Silnik ten niesie ze sobą wiele ułatwień dla użytkowników, oferując im dostęp do różnorodnych modułów, które mogą być zintegrowane dla zyskania dodatkowych funkcji. Chcesz wysyłać dodatkowo maile? Nie ma problemu. Analizować ruch? Ok. Dzielić bazę kontaktów na segmenty? Również ok. Zatem w czym problem?
W ilości
W pewnym momencie w miarę rozwoju sklepu da się zauważyć, że ilość modułów cały czas się powiększa. W efekcie zamiast jednego spójnego systemu masz konglomerat dodatkowych funkcji zbudowanych wokół samego sklepu. Jasne jest to wygodne, ale szybko można się przeliczyć. Jeśli Twój sklep osiąga coraz większe sukcesy, dociera do coraz większej liczby odbiorców i planuje dalsze ekspansje, to komunikacja nabiera coraz bardziej na znaczeniu. Odbiorcy muszą wiedzieć co dzieje się z produktem lub usługą, które zamówili, muszą wiedzieć o promocjach, a te muszą się aktualizować w systemie, ponadto dobrze jest uaktualniać dane zakupowe w profilach kontaktów, żeby zobaczyć, czy ich nawyki się nie zmieniają. Do tego wszystkiego dochodzi analityka i powoli wchodzimy w coraz gęstszy las.
Założenie sklepu internetowego to nie problem. Sfera e-commerce rozwija się obecnie praktycznie najszybciej i nic nie wskazuje na to, by miało być inaczej. Pandemia Covid wymusiła na tej branży daleko idące zmiany, a najwięcej z nich dotyczy sposobów komunikacji.

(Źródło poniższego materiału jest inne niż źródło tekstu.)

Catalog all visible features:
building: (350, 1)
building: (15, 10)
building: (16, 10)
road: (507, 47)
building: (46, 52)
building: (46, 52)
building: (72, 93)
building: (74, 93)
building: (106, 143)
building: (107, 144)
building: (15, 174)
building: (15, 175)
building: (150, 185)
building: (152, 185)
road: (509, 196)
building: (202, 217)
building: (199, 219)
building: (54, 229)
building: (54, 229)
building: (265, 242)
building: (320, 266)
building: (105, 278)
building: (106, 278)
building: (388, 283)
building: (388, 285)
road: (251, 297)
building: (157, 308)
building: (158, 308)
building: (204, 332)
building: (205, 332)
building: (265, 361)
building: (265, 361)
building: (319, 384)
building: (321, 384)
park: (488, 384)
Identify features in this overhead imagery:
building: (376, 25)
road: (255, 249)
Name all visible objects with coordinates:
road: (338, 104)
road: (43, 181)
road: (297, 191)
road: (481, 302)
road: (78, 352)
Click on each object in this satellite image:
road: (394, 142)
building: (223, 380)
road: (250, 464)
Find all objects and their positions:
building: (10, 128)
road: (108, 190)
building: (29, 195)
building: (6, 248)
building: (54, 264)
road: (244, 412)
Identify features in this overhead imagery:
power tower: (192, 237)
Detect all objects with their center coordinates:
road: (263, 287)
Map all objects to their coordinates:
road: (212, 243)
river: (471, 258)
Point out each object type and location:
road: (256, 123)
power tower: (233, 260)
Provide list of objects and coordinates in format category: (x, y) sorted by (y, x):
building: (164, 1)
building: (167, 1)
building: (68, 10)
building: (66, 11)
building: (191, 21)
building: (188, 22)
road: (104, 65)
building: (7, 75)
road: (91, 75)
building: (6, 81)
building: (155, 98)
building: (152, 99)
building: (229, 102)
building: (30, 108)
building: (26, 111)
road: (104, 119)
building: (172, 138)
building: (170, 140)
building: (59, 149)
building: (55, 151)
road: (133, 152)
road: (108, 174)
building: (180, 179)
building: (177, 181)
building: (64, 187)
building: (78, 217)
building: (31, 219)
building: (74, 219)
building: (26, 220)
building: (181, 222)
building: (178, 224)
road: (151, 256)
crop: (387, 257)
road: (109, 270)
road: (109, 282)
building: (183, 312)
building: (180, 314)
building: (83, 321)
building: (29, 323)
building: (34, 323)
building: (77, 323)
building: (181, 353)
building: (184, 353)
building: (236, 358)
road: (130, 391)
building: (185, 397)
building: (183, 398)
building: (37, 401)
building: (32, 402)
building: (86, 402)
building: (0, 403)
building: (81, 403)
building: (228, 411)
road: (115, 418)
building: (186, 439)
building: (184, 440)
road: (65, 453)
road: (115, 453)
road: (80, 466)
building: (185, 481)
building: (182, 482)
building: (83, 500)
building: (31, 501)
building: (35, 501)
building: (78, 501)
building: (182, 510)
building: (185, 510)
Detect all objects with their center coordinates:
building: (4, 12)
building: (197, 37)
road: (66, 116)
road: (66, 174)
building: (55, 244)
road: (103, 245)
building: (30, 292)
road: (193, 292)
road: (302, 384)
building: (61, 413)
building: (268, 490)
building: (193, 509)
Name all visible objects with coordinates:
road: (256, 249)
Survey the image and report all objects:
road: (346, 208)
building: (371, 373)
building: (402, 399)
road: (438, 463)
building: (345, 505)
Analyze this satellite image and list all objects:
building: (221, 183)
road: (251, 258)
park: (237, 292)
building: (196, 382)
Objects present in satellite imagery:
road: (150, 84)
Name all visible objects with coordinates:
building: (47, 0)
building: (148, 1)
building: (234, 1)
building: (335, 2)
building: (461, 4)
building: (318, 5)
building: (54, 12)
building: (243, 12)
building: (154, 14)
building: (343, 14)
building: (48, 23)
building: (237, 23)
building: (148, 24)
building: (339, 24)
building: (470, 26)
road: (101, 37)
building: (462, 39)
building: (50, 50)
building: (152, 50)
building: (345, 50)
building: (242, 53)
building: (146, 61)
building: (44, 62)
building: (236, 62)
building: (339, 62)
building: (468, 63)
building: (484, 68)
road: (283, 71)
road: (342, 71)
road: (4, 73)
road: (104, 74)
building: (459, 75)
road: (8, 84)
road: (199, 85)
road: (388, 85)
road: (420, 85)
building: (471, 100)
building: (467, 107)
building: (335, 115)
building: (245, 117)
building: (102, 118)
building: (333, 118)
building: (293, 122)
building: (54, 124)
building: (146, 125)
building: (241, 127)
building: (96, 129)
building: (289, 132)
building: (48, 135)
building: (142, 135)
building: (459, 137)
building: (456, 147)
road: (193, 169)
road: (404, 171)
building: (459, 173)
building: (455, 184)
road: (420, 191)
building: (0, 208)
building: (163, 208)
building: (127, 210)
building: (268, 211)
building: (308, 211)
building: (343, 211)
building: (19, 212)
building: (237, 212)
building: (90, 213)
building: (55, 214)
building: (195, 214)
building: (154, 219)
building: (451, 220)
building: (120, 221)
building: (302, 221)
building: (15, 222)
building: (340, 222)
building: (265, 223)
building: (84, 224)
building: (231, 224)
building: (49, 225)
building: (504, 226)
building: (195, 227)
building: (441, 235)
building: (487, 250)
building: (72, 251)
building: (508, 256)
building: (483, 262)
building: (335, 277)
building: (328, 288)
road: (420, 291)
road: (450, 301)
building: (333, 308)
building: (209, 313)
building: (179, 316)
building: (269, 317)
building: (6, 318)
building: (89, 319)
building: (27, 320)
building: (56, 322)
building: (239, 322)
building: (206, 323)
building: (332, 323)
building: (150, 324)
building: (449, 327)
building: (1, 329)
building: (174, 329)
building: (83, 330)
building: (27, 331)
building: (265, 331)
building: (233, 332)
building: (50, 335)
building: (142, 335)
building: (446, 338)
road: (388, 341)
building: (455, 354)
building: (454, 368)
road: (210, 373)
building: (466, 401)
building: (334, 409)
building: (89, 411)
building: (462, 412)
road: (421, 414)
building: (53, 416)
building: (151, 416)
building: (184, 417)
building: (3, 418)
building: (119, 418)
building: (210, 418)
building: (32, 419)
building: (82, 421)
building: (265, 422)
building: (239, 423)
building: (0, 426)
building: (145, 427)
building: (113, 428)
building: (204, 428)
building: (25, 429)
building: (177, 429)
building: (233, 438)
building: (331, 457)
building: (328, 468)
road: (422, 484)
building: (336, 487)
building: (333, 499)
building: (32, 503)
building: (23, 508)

Moduł modułowi nie jest równy
Co dają dodatkowe moduły? Chcesz A dostaniesz A, jednak nie wszystkie są bezpłatne. Z dużą ilością modułów wiąże się dużo pobocznych problemów. Dla przykładu: Załóżmy, że używasz czterech oddzielnych modułów do ogarnięcia podstawowych etapów w komunikacji, czyli wysyłasz potwierdzenia, newsletter, personalizujesz listę odbiorców, zamieszczasz informacje o promocjach w różnych kanałach komunikacji. Zwykłe podstawy. Każdy z tych modułów obsługuje jedną rzecz. Jeden moduł jest bezpłatny, ale za pozostałe trzeba płacić. Każdy z tej trójki ma inny pakiet subskrypcyjny, który trzeba odnawiać lub manualnie wyłączać, by nie naliczał dodatkowych kosztów. Moduły trzeba też aktualizować, nie wszystkie mają auto-update, nie wszystkie też zawsze wymagają updatu – brzmi dziwnie, ale to prawda. Aktualizacja ma polepszyć działania i chronić przed problemami. Czasem jednak zdarzy się, że łatki są wadliwe i stanowią otwarte drzwi dla osób, które sabotują stronę tylko dlatego, że mogą to zrobić.
Jeśli się da wykorzystaj Marketing Automation
Jak było mówione wyżej PrestaShop, to najpowszechniej stosowany system do sprzedaży przez Internet. Bez modułów zwyczajnie się nie obejdzie, jednak sprawy można uprościć. Warto poszukać opcji skupiających się na automatyzacji procesów marketingowych, czyli modułów, które będą umożliwiały wielu powtarzalnym taskom dzianie się w tle bez konieczności ingerencji ze strony użytkownika. MA, czyli Marketing Automation to przyszłość nie tylko w branży e-commerce. Statystyki pokazują, że praktycznie w każdym sektorze i każdej branży w jakiś sposób zwraca się uwagę i zwiększa nakłady na automatyzację. W marketplace PrestaShop da się znaleźć moduły, które z powodzeniem mogą zastąpić kilka innych, zmniejszając tym samym MarTech-owy bałagan, konieczność aktualizacji, śledzenia rozwoju używanych modułów oraz oczywiście kosztów.